■ RECORDS FOR THIS TASK

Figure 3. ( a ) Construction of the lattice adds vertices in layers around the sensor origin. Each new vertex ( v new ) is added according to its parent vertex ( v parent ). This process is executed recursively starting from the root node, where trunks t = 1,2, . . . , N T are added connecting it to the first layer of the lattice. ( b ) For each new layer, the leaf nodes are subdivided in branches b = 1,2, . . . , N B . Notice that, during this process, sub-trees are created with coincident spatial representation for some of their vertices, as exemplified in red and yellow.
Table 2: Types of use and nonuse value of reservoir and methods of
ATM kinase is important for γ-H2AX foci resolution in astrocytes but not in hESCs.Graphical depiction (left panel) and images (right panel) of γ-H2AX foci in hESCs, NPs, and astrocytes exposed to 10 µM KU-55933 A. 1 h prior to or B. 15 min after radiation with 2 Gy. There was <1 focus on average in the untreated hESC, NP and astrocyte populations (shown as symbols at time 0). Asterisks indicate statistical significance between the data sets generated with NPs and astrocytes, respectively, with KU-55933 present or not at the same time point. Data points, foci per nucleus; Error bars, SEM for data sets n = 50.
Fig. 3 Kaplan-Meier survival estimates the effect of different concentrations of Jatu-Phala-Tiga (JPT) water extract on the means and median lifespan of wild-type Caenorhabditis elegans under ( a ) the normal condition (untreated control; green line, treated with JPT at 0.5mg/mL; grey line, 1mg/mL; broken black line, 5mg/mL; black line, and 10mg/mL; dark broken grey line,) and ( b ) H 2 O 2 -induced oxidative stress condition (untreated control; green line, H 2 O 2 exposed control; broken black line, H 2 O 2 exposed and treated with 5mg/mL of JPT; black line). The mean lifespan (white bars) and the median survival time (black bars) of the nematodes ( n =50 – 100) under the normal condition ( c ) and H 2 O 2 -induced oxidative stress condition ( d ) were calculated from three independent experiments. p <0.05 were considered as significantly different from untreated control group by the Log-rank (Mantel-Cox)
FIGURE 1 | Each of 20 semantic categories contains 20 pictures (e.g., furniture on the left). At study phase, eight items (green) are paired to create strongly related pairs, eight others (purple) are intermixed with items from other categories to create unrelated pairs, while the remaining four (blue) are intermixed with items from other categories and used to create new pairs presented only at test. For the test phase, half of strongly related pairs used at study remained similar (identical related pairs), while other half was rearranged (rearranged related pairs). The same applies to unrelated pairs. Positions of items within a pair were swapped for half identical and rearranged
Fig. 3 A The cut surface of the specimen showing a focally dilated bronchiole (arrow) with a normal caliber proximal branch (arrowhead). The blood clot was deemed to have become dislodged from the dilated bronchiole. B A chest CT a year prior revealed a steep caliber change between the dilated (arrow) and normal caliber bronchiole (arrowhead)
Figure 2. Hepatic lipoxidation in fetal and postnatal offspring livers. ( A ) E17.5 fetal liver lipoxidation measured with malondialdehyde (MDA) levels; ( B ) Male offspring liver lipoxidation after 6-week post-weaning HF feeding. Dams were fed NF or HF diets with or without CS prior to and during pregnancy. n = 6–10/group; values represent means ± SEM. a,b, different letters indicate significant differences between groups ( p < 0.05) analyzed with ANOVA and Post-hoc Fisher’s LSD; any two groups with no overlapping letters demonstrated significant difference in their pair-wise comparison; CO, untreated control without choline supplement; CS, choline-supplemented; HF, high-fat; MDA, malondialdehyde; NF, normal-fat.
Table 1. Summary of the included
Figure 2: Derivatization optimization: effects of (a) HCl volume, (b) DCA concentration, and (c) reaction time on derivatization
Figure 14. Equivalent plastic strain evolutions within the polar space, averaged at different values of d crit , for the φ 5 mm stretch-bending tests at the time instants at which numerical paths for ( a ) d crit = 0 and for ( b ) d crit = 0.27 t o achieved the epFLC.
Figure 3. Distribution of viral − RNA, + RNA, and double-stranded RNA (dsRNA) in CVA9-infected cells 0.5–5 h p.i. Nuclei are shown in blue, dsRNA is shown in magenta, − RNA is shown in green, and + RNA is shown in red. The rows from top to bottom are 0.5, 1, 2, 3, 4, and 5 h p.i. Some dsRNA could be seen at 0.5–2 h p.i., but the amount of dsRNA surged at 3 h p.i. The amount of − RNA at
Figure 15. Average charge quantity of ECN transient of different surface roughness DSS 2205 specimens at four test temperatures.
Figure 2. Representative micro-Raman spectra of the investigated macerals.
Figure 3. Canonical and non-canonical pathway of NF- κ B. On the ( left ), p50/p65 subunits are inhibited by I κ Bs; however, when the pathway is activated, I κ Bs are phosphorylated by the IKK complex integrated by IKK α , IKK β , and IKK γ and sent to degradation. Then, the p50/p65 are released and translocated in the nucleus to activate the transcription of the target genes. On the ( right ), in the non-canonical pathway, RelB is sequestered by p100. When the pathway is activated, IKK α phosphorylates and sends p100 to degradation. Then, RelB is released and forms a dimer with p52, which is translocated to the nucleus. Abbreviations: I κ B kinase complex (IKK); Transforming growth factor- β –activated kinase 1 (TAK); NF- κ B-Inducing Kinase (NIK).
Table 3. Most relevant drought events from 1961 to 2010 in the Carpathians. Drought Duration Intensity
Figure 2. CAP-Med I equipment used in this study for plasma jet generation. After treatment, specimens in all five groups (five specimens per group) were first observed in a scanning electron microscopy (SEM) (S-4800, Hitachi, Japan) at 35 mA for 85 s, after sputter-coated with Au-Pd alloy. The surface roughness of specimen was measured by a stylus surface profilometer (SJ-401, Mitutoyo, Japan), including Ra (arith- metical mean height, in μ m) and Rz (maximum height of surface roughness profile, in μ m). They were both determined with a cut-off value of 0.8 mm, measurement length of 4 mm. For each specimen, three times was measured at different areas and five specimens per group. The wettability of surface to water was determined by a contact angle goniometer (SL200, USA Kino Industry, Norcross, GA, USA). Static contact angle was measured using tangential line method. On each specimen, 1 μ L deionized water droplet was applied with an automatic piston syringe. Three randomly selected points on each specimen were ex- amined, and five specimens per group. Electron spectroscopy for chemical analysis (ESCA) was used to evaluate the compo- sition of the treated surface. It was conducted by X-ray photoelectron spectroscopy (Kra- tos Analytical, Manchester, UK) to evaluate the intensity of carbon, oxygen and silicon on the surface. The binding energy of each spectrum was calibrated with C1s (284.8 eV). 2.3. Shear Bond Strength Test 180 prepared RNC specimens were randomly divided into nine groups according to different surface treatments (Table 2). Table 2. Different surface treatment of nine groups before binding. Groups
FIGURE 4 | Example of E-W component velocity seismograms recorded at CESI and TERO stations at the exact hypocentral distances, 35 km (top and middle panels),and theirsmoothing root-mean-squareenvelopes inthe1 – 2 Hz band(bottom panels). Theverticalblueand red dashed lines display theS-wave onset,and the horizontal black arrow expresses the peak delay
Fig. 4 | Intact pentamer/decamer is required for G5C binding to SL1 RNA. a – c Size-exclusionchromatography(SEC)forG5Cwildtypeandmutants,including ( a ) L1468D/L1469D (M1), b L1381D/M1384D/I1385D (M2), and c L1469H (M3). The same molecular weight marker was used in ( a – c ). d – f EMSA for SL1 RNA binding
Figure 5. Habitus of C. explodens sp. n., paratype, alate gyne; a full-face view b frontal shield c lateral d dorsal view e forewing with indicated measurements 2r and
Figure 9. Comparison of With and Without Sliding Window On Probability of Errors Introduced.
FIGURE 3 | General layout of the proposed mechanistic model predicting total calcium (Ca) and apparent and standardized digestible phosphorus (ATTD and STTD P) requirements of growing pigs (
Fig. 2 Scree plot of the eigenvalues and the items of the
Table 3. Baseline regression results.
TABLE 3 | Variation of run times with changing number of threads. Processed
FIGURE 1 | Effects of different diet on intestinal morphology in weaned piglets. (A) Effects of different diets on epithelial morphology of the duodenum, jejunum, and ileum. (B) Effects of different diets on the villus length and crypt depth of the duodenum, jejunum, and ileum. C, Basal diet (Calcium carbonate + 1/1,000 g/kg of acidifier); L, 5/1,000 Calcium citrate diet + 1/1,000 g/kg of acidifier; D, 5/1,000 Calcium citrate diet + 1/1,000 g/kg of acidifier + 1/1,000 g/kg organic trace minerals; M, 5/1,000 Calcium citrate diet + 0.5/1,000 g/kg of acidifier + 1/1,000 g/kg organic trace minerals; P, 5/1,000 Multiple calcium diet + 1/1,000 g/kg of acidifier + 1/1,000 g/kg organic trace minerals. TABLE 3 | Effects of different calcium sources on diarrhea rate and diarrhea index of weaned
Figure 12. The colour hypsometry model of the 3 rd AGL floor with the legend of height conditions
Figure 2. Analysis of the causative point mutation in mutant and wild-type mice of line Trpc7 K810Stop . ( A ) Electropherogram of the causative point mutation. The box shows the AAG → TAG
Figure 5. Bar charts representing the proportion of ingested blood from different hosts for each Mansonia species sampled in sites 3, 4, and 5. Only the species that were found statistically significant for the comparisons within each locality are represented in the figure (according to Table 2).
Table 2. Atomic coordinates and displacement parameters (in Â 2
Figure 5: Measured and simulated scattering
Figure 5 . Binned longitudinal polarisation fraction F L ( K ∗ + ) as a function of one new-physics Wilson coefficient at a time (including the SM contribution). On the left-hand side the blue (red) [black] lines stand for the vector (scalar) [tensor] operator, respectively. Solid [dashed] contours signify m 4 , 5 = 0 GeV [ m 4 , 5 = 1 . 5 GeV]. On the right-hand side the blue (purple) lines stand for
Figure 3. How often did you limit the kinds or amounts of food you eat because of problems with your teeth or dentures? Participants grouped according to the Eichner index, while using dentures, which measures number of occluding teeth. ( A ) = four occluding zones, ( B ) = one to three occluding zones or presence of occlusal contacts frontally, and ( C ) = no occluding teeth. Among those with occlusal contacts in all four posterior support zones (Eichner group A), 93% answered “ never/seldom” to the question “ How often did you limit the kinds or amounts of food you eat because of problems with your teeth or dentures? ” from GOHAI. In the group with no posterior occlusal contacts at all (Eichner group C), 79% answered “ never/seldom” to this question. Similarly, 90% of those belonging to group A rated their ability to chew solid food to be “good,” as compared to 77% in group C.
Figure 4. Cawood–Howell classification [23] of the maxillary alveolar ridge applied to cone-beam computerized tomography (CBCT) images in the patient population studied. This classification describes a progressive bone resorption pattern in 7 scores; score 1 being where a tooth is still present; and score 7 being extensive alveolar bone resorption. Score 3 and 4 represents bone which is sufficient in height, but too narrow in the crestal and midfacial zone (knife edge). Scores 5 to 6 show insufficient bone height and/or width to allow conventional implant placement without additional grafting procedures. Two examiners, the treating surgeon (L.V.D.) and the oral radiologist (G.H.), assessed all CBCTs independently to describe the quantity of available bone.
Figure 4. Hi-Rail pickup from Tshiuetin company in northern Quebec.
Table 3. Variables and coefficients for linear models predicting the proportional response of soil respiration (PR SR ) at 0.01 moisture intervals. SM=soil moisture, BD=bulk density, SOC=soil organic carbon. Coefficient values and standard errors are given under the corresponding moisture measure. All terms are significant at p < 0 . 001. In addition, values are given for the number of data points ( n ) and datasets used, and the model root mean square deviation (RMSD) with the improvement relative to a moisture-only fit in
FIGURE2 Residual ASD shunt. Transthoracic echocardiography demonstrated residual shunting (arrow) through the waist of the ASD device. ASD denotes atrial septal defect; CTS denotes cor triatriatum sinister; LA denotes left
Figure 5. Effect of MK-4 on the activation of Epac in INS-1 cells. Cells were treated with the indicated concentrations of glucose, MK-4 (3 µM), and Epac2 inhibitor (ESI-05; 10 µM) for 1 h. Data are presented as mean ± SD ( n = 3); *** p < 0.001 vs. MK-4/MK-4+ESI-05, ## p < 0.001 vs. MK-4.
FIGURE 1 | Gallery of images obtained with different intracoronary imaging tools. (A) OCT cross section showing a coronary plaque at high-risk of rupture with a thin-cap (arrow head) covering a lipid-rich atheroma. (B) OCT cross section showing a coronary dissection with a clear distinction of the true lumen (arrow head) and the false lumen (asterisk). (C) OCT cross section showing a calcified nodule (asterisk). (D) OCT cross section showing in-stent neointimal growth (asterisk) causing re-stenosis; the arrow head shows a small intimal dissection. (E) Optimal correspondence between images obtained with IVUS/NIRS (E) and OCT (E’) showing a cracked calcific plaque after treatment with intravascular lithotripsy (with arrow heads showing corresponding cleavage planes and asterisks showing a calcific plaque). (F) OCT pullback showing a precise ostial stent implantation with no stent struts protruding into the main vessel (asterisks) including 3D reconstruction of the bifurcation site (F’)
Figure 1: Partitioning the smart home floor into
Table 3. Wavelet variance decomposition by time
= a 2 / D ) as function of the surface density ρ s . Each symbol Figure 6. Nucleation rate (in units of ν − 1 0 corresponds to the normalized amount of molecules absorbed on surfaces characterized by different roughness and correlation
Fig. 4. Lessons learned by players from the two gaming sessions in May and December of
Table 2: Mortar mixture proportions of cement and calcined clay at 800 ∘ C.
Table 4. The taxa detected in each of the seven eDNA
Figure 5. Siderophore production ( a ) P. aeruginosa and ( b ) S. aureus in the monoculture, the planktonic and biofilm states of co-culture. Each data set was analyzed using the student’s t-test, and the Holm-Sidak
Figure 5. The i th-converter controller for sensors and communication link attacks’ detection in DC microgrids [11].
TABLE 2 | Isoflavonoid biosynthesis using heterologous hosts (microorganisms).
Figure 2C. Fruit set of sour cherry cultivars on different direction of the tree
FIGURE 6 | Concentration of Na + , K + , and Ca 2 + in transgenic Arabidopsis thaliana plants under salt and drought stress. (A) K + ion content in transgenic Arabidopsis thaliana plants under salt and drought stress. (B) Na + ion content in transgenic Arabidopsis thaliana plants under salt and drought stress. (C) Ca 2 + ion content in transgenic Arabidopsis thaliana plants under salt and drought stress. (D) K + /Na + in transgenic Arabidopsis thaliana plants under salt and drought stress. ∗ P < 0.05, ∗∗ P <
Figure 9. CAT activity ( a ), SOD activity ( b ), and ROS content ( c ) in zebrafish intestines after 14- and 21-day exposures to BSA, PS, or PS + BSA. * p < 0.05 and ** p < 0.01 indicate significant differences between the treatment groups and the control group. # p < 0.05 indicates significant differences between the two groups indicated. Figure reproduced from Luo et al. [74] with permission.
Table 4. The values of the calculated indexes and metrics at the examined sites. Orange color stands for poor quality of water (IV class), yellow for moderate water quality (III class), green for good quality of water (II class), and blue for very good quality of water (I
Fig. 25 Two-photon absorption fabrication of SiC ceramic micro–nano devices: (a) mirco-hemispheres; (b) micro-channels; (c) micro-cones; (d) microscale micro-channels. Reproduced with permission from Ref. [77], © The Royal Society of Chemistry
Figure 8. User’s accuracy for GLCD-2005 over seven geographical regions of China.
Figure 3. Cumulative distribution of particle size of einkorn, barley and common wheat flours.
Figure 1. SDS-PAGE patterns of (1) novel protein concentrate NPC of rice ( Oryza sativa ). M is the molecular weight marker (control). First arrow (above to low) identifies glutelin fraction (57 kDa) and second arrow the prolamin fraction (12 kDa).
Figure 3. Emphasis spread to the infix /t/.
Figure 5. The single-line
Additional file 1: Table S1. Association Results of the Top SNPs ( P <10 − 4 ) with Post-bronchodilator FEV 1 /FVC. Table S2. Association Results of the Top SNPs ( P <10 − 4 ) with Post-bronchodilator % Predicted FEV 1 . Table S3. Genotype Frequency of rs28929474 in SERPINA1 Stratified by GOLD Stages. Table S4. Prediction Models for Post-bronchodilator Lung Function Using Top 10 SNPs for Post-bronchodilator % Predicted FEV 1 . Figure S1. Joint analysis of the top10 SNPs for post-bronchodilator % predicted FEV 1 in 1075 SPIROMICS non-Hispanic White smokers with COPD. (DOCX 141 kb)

■ INSTRUCTIONS FOR THE TASK
Using the material above, transcribe exactly the lines from the line with "Table 3. Wavelet" to the line with "Fig. 4. Lessons"; both count, and nothing else goes in.

■ SOLUTION TO THIS PROBLEM
Table 3. Wavelet variance decomposition by time
= a 2 / D ) as function of the surface density ρ s . Each symbol Figure 6. Nucleation rate (in units of ν − 1 0 corresponds to the normalized amount of molecules absorbed on surfaces characterized by different roughness and correlation
Fig. 4. Lessons learned by players from the two gaming sessions in May and December of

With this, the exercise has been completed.